The word "Roma" occurs in some lines of the listing. Copy those lines.

▶ [ENTRIES SUPPLIED]
######

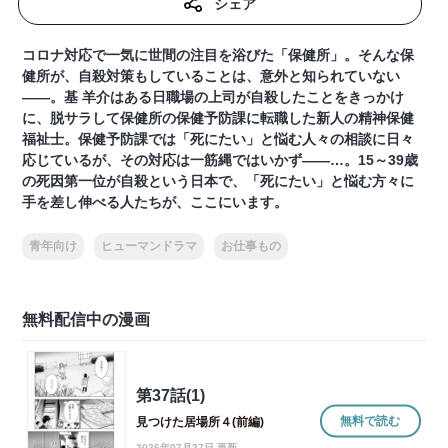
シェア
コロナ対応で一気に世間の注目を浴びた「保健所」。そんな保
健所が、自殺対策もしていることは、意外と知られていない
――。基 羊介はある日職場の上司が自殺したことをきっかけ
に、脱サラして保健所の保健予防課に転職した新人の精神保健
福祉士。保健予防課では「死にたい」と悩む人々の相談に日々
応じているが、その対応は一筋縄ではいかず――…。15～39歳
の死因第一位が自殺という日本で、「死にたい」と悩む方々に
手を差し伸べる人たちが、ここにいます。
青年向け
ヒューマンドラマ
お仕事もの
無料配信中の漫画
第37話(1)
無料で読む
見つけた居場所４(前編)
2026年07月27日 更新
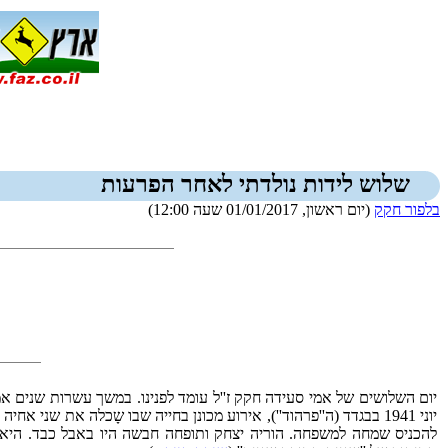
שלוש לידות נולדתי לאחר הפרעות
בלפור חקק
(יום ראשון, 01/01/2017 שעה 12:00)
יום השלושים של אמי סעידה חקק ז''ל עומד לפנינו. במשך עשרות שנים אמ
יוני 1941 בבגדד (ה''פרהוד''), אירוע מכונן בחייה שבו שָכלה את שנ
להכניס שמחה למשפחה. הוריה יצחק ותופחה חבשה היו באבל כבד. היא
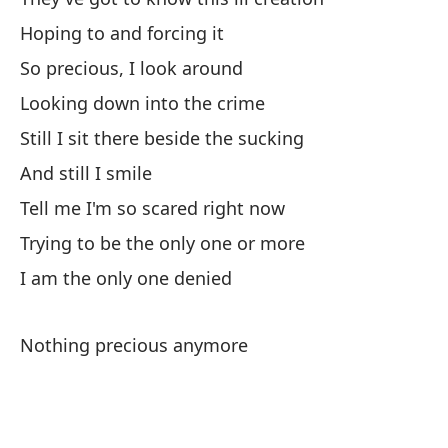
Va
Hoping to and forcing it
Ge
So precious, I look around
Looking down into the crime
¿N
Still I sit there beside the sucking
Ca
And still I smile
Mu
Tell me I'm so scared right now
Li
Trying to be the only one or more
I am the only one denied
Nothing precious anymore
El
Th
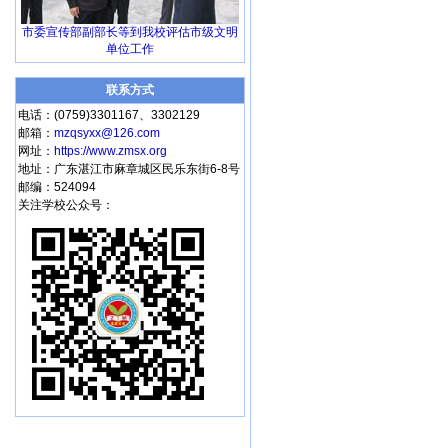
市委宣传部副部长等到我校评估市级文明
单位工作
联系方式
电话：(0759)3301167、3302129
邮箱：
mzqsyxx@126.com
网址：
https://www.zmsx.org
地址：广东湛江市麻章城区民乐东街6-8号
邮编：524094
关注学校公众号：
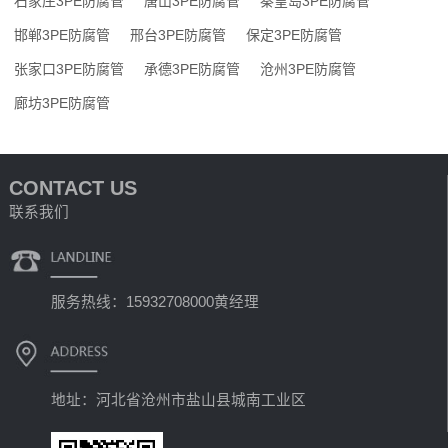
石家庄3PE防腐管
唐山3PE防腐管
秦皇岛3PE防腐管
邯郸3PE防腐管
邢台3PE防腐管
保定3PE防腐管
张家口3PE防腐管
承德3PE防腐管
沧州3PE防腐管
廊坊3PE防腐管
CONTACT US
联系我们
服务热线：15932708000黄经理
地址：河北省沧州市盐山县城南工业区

######

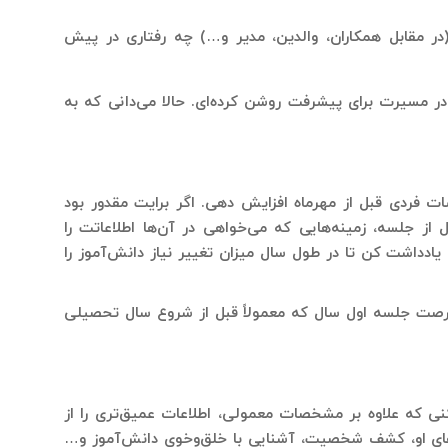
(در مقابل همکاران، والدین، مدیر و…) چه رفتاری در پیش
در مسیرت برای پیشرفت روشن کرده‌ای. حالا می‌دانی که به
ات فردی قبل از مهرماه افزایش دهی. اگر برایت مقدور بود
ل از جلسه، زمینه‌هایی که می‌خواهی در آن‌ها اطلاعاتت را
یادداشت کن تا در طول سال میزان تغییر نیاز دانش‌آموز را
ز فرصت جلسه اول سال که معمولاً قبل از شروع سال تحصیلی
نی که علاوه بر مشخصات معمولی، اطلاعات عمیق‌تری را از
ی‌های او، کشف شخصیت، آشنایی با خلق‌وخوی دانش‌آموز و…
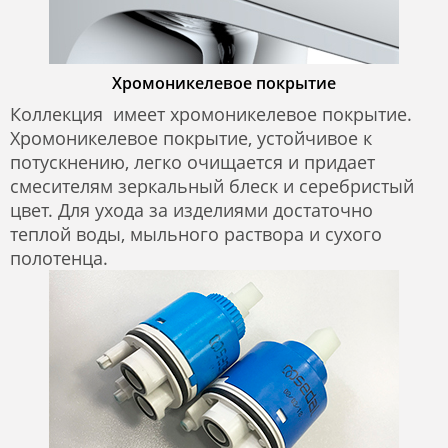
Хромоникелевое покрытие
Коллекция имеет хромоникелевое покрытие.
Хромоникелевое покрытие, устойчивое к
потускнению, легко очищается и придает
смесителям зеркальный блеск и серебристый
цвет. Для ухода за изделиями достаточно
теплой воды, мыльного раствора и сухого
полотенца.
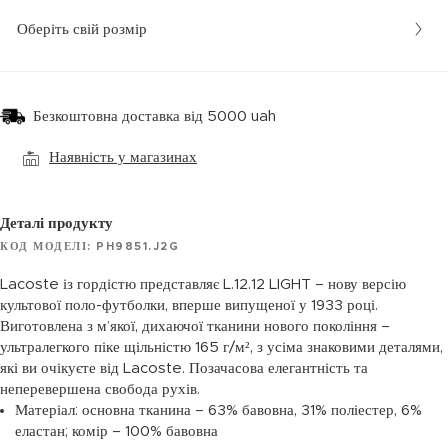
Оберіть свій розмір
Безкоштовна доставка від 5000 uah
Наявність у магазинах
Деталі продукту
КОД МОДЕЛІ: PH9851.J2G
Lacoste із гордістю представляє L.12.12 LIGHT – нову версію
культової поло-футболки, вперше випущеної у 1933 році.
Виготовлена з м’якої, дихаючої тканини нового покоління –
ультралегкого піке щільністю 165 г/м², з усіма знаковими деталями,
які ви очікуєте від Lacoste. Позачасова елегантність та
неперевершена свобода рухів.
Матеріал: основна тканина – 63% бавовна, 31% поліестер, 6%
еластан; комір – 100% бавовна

######

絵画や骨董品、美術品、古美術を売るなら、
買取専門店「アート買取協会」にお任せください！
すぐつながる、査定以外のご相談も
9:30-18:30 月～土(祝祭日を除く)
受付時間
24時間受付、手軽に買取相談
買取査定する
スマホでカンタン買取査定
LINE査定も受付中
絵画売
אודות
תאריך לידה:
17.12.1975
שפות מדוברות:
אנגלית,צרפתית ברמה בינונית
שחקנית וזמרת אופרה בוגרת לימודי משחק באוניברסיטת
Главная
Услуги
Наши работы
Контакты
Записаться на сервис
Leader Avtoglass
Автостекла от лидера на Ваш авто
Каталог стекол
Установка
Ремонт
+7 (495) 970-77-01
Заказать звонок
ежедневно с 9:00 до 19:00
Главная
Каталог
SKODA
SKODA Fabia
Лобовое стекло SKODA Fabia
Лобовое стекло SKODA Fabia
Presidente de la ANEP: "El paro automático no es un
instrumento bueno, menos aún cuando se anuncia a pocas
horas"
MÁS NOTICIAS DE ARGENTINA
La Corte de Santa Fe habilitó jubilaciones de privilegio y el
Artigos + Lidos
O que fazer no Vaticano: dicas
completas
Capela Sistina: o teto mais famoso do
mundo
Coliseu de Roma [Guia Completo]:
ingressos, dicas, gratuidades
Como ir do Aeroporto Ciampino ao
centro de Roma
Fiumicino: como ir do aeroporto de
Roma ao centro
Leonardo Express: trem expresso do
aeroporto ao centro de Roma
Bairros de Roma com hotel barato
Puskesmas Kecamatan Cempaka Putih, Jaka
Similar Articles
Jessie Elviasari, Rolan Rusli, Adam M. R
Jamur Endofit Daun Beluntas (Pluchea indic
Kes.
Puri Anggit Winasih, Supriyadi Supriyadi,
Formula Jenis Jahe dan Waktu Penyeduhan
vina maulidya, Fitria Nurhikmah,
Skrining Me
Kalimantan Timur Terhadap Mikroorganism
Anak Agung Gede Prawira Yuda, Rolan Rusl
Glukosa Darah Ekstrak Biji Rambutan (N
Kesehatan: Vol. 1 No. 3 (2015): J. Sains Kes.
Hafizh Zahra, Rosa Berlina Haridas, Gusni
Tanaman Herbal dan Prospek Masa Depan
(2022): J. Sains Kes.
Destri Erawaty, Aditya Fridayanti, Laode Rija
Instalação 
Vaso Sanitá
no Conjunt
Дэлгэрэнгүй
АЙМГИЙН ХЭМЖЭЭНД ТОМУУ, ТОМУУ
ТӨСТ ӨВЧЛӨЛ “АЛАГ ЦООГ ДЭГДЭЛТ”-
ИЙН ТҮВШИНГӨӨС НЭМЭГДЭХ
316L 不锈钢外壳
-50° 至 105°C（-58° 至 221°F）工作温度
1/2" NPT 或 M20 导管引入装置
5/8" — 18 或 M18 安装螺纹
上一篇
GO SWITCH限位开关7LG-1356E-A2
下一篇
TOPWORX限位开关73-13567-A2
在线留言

######

▶ [ANSWER FOR THIS EXERCISE]
Coliseu de Roma [Guia Completo]:
centro de Roma
Roma ao centro
aeroporto ao centro de Roma
Bairros de Roma com hotel barato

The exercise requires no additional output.